Et qu’en est-il des évolutions réglementaires attendues dans ton secteur ?
Comme je l’indiquais précédemment, les instances de régulation sont beaucoup plus actives depuis la crise de 2007, et l’industrie des fonds monétaires est loin d’échapper à cette boulimie réglementaire. Sur la période à venir, on peut s’attendre à une poursuite de ce mouvement de régulation, qui concernera d’ailleurs tant les investisseurs que les émetteurs, mais sans doute pas davantage la gestion de trésorerie que le secteur financier dans son ensemble. Le sujet dominant pour mes activités est toutefois lié au rôle considérable qu’y jouent les banques centrales, en matière de communication et de prévisions mais aussi en tant qu’acteurs, à travers l’importance de leurs achats de titres.

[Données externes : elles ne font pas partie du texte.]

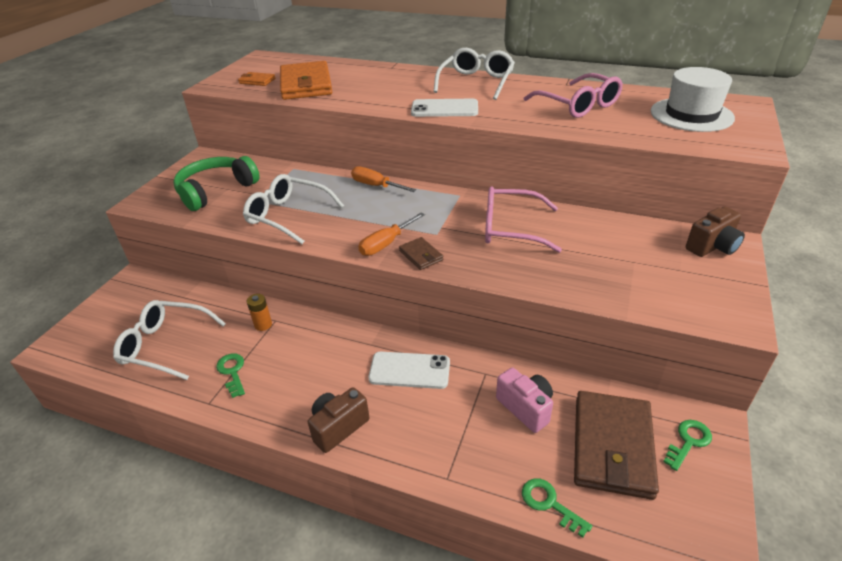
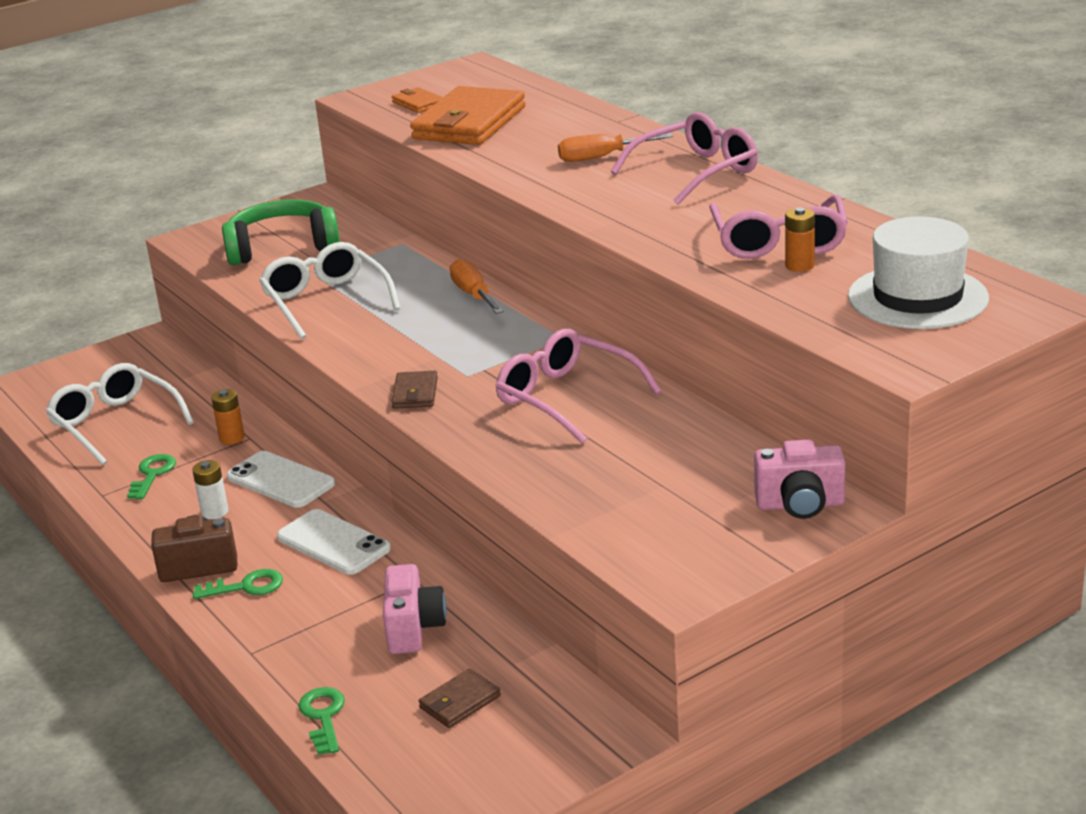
camera: 35 degrees right, 10 degrees down
orange screwdriver [358,212,425,256] -> orange screwdriver moved to [558,133,673,162]
white phone [411,99,478,117] -> white phone moved to [227,451,335,508]
white glasses [433,48,515,100] -> pink glasses [611,112,758,205]
brown wallet [574,391,659,500] -> brown wallet [419,668,501,728], size x0.45
green key [663,420,712,471] -> green key moved to [193,569,283,599]
brown camera [686,207,745,257] -> pink camera [754,440,845,519]
none -> white battery [192,460,228,519]
none -> orange battery [785,207,815,272]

Tu as vécu un certain ombre de crises financières, quelles leçons en tires-tu ?
J’en tire d’abord une leçon d’humilité. Par nature, les crises financières surprennent la majorité des acteurs de marché. Prétendre les prévoir, tant dans leur nature, leur ampleur que dans le moment précis de leur survenance est illusoire. Il est donc impératif à mes yeux de construire des portefeuilles dont le premier objectif n’est pas de maximiser la performance, mais d’être en mesure de limiter ses pertes en cas de matérialisation d’un certain nombre de risques clés encourus. Cela suppose une connaissance approfondie de ces facteurs de risque, que l’on veillera à encadrer avec rigueur et en cohérence avec l’objectif de performance et l’horizon de placement du fonds considéré. En d’autres termes, c’est une gestion adaptée et disciplinée du risque qui permet de générer une performance durable et soutenable. Au premier rang des facteurs de risque identifiés comme essentiels, s’agissant de produits collectifs, se situe le risque de liquidité. Viennent ensuite les facteurs plus traditionnels des marchés obligataires que sont les risques de taux et de signature.
Plus généralement, je préconiserai de rechercher la performance par la combinaison de plusieurs micro-stratégies, aussi décorrélées que possible les unes par rapport aux autres, et d’éviter les prises de risque trop tranchées le plus souvent génératrices d’importantes pertes
- soit, tout simplement, parce que l’on aura eu tort
- soit parce que l’on aura eu raison trop tard, et qu’entretemps il aura fallu clôturer une position devenue trop « douloureuse ».
Pour terminer cet entretien, souhaites-tu faire passer un message aux jeunes diplômés de l’ENSAE ?
Je recommanderai d’avoir une approche rationnelle : être certain de bien comprendre le fonctionnement d’un produit ou d’un marché et d’en connaître et maîtriser les risques. Il est également important, durant son parcours, de s’interroger sur sa préférence entre technique et management, l’un n’excluant pas l’autre, bien entendu. Pour ma part, lorsque j’ai rejoint le Crédit Lyonnais j’ai eu la chance de bénéficier de circonstances qui m’ont permis de prendre des responsabilités de management et satisfaire ainsi mon goût de la transmission et du développement d’un business. Mais en m’appuyant toujours sur cette technicité propre à mon métier, que je dois beaucoup à ma formation acquise à l’ENSAE.